As a non-toddling toddler, he bounced, sitting on his heels and bumping up and down.

“We called him Gerald McBoing-Boing” in homage to a Dr. Seuss character, said his sister Diane Gray of Puyallup.

“Or Boingers,” added his sister Peggy Brown of University Place.

His mom was a gardener, so he was, too.

She gave him his patch and he grew vegetables. At 12, he started his produce business. He’d load vegetables onto his wheelchair and crawl up the steps to neighbors’ doors. He’d tell them what was fresh, and what it cost.

“He always found a way to make a dollar,” Marilyn said.

“He’s an entrepreneur,” Diane said, forgetting the past tense.

Oh, and a daredevil, too.

He and Bill Howard met as students at Tayette School in Tacoma. Bill had a special bike and the strength to pedal fast. Gerry had the grip to hang on in his wheelchair.

“They’d take off, right down the middle of the street,” Peggy said.

Side streets, main streets, they rode them.

“People in the Puyallup Valley knew them,” Diane said.

“Probably because they got caught behind them,” Peggy said.

Still, as much as the family included him in camping, going to the beach and motorcycling, Gerry felt the difference.

“He knew you were doing, and he wasn’t,” his mom said to her daughters. “There was a spot where he felt not being able to do very, very deeply.”

In that rough spot, he decided to move to Rainier School in Buckley. He had his own garden, learned independent-living skills and fell in love with a young woman who also had cerebral palsy.

“They got married and lived up in Burien,” Diane said.

Gerry was a Seattle charm machine.

Lou Piniella met him, and, bam! Gerry had a lifelong open invitation to Mariners games.

Victor Rosselini met him, and Gerry had carte blanche at the Four-10 restaurant.

When the Schletzbaums’ marriage ended, Gerry returned to Puyallup, and to entrepreneurship.

He’d grown up blocks from The Fair’s Red Gate, waving in customers parking on the family’s lawn. Why not work inside the gate? He got a gig as a delivery man in his motorized wheelchair.

On any big floral occasion, he sold flowers in the Don’s Drive-In parking lot.

Three times, he got pneumonia. Once he was robbed by a person who had no ethical issue with taking $300 from a paralyzed guy’s money box.

His family suggested indoor work at one of his favorite spots: Tacoma Mall.

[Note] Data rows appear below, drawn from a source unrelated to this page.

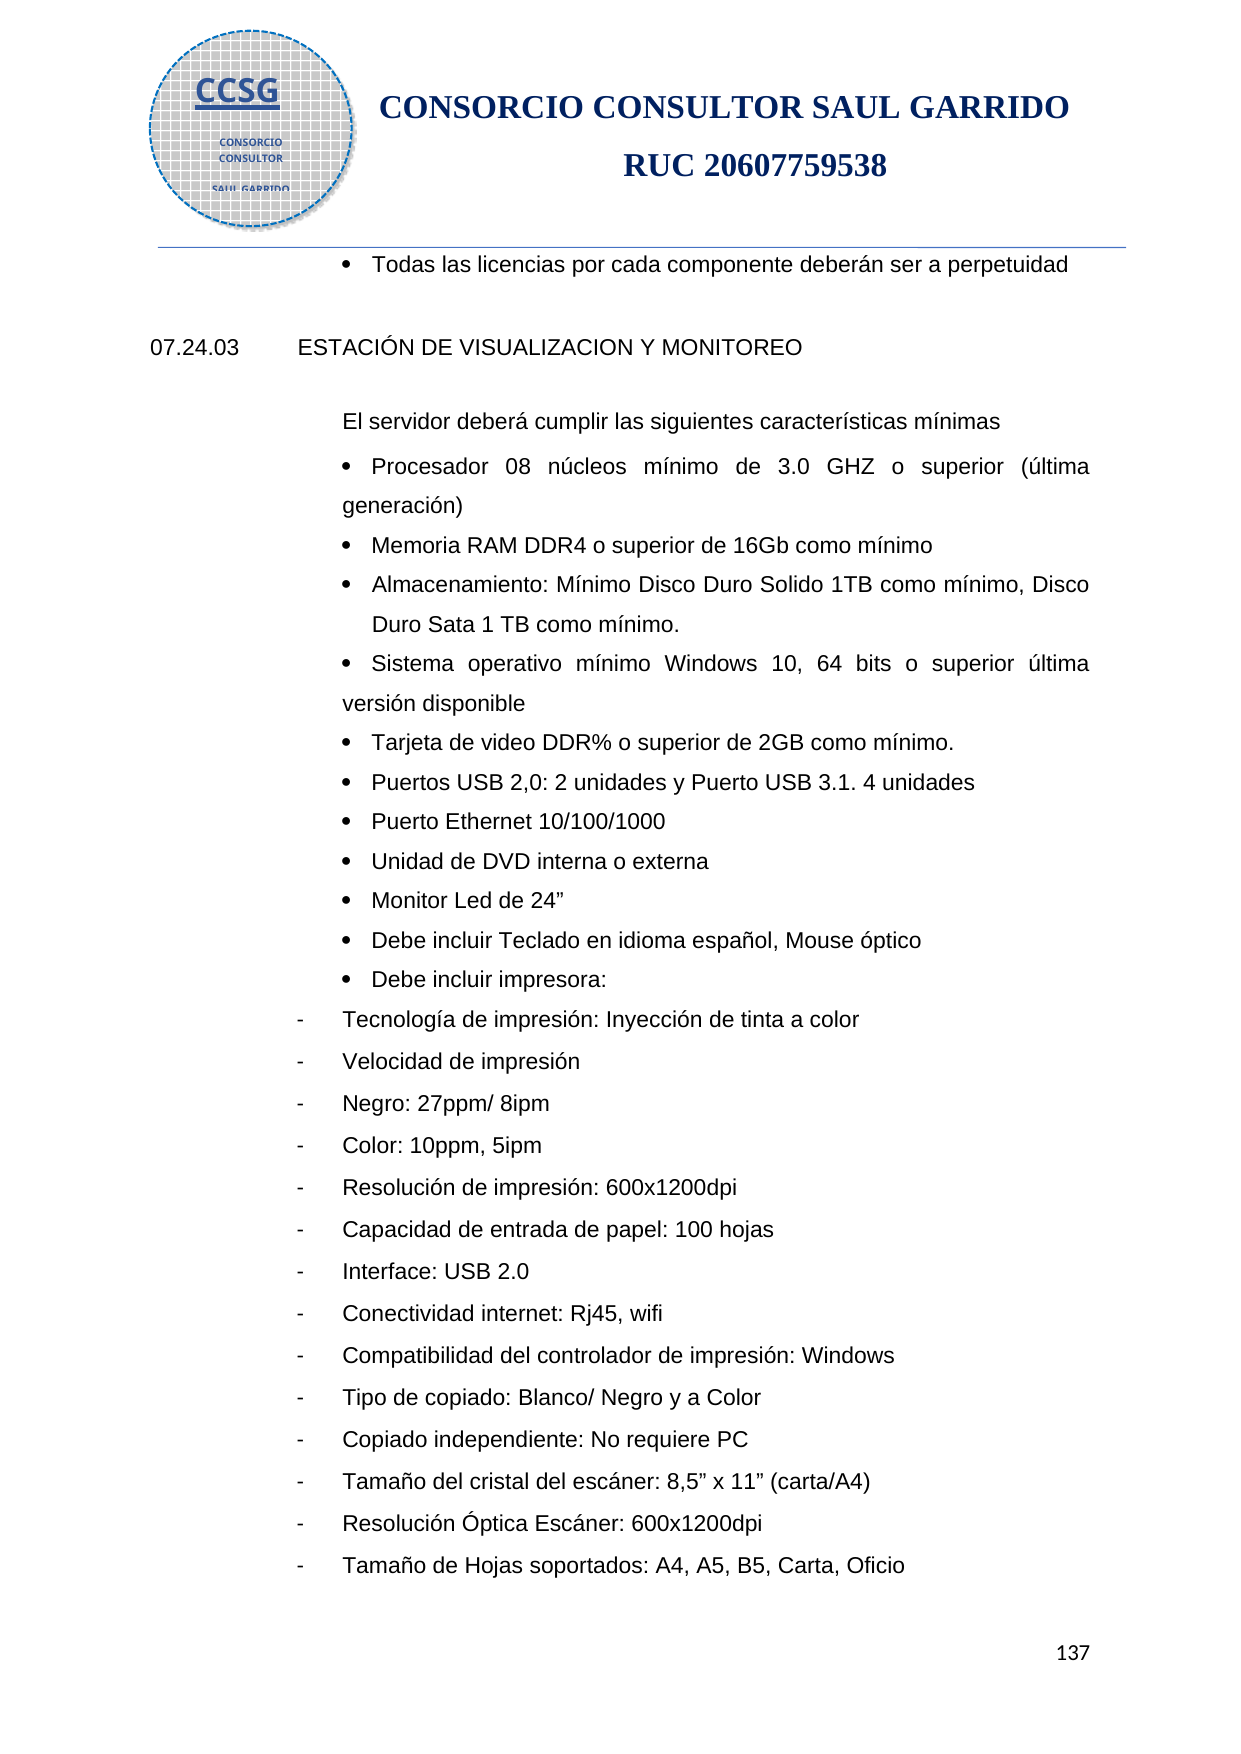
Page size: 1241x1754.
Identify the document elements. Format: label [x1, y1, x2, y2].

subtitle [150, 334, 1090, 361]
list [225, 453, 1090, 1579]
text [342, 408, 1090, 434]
picture [150, 30, 352, 227]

From the mid-1990s until four years ago, he rolled between kiosks and coffee shops, American flags flying from his motorized chair, with food deliveries. That’s where we met when I wrote about him in 1996.

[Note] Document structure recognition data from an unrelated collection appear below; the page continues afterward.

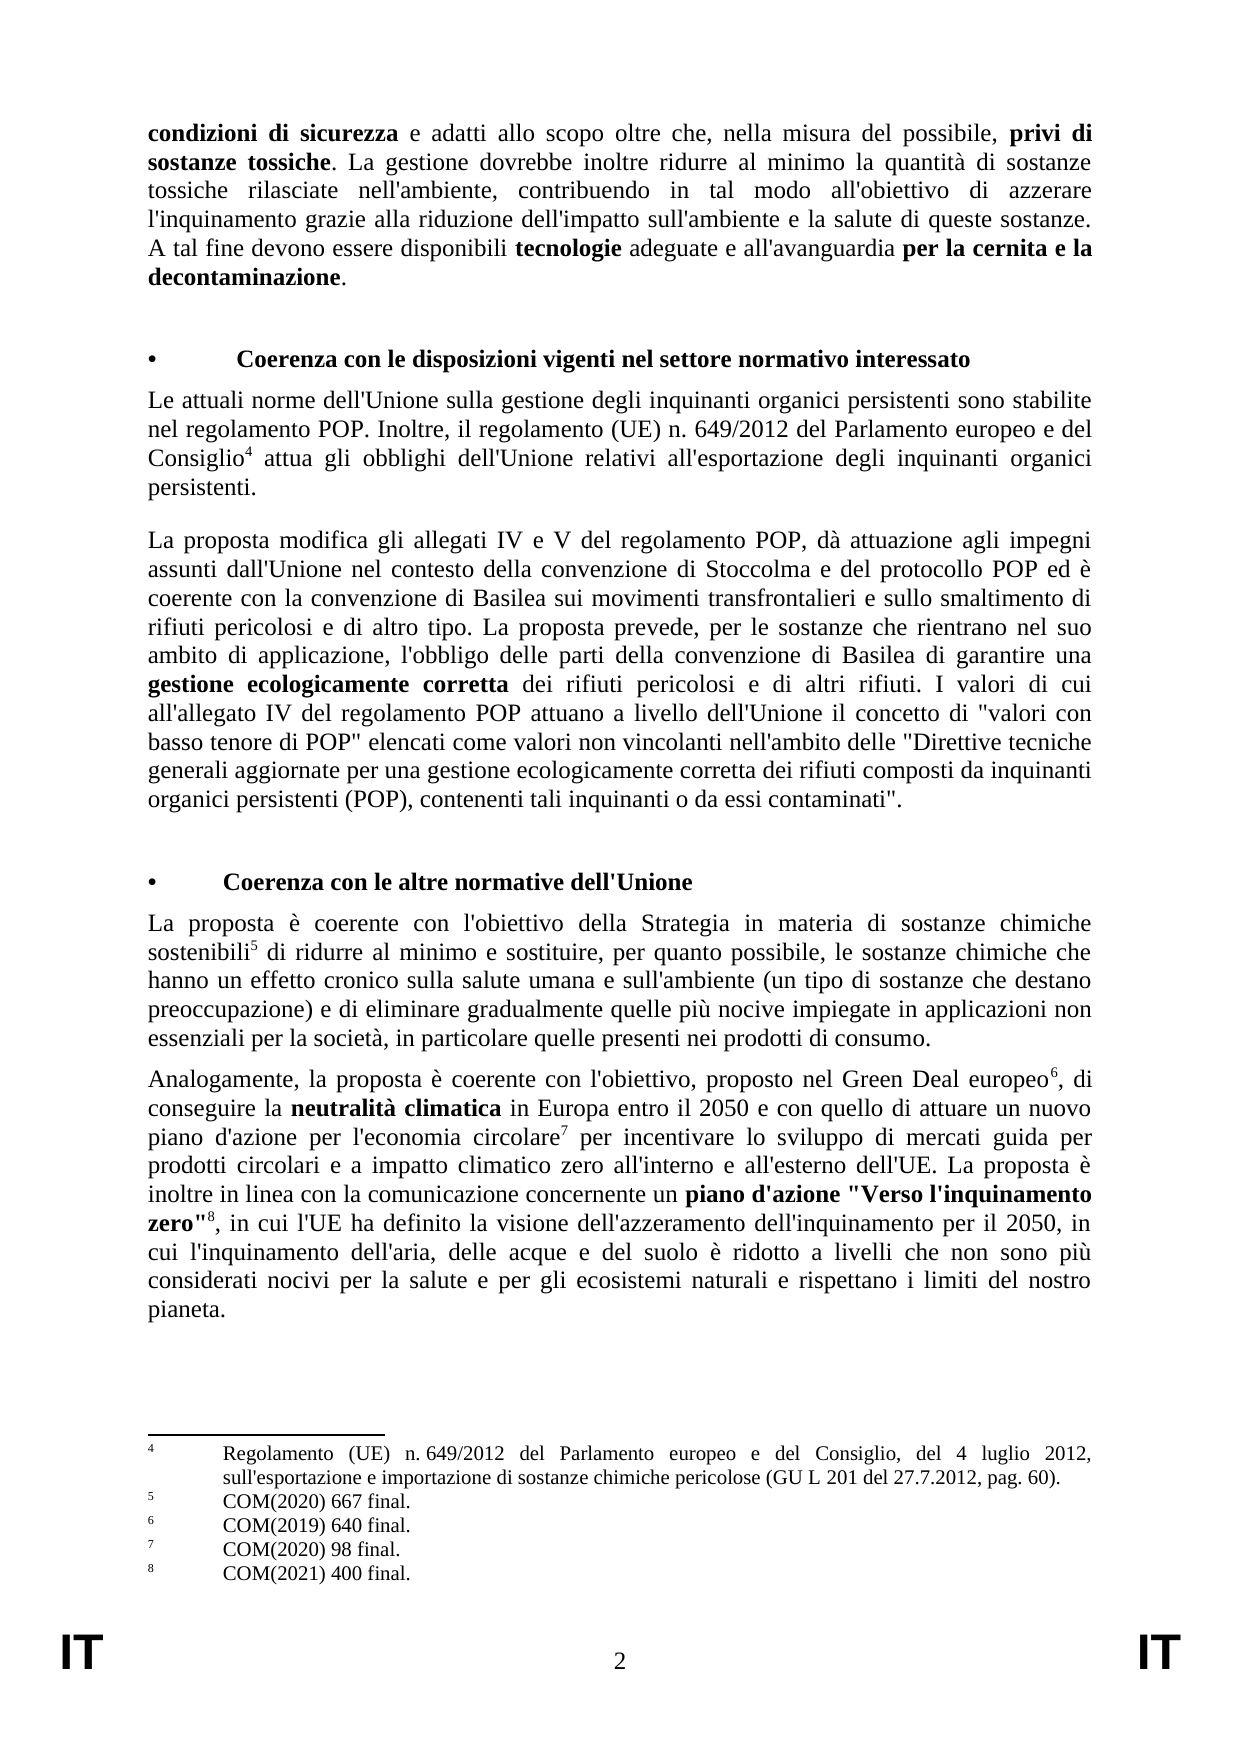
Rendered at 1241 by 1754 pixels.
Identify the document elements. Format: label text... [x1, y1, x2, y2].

text La proposta modifica gli allegati IV e V del regolamento POP, dà attuazione agli impegni assunti dall'Unione nel contesto della convenzione di Stoccolma e del protocollo POP ed è coerente con la convenzione di Basilea sui movimenti transfrontalieri e sullo smaltimento di rifiuti pericolosi e di altro tipo. La proposta prevede, per le sostanze che rientrano nel suo ambito di applicazione, l'obbligo delle parti della convenzione di Basilea di garantire una gestione ecologicamente corretta dei rifiuti pericolosi e di altri rifiuti. I valori di cui all'allegato IV del regolamento POP attuano a livello dell'Unione il concetto di "valori con basso tenore di POP" elencati come valori non vincolanti nell'ambito delle "Direttive tecniche generali aggiornate per una gestione ecologicamente corretta dei rifiuti composti da inquinanti organici persistenti (POP), contenenti tali inquinanti o da essi contaminati". [148, 526, 1093, 813]
text La proposta è coerente con l'obiettivo della Strategia in materia di sostanze chimiche sostenibili di ridurre al minimo e sostituire, per quanto possibile, le sostanze chimiche che hanno un effetto cronico sulla salute umana e sull'ambiente (un tipo di sostanze che destano preoccupazione) e di eliminare gradualmente quelle più nocive impiegate in applicazioni non essenziali per la società, in particolare quelle presenti nei prodotti di consumo. [148, 908, 1093, 1052]
text Le attuali norme dell'Unione sulla gestione degli inquinanti organici persistenti sono stabilite nel regolamento POP. Inoltre, il regolamento (UE) n. 649/2012 del Parlamento europeo e del Consiglio attua gli obblighi dell'Unione relativi all'esportazione degli inquinanti organici persistenti. [148, 386, 1093, 501]
text • Coerenza con le altre normative dell'Unione [148, 867, 1093, 896]
text Analogamente, la proposta è coerente con l'obiettivo, proposto nel Green Deal europeo, di conseguire la neutralità climatica in Europa entro il 2050 e con quello di attuare un nuovo piano d'azione per l'economia circolare per incentivare lo sviluppo di mercati guida per prodotti circolari e a impatto climatico zero all'interno e all'esterno dell'UE. La proposta è inoltre in linea con la comunicazione concernente un piano d'azione "Verso l'inquinamento zero", in cui l'UE ha definito la visione dell'azzeramento dell'inquinamento per il 2050, in cui l'inquinamento dell'aria, delle acque e del suolo è ridotto a livelli che non sono più considerati nocivi per la salute e per gli ecosistemi naturali e rispettano i limiti del nostro pianeta. [148, 1064, 1093, 1323]
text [148, 118, 1093, 291]
subtitle • Coerenza con le disposizioni vigenti nel settore normativo interessato [148, 344, 1093, 373]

At its peak, Gerry’s Delivery Service had two employees.

Modest as the money was, he gave $19 a month to St. Jude’s Children’s Hospital and $29 to support a child in South America. A member of the Mormon church, he believed in helping those not as fortunate as he was.

He left his delivery service only when he could no longer operate his wheelchair. His mind was sharp as ever.

“He never said, ‘Why me?’ He never questioned why God put him on this Earth in that body,” Diane said.

The answer to that unasked question may lie in the impact Gerry had on people, from those who took a latte from him to those who new him best.

As his mom put it, “If you can be an inspiration to your own family, you’re really something.”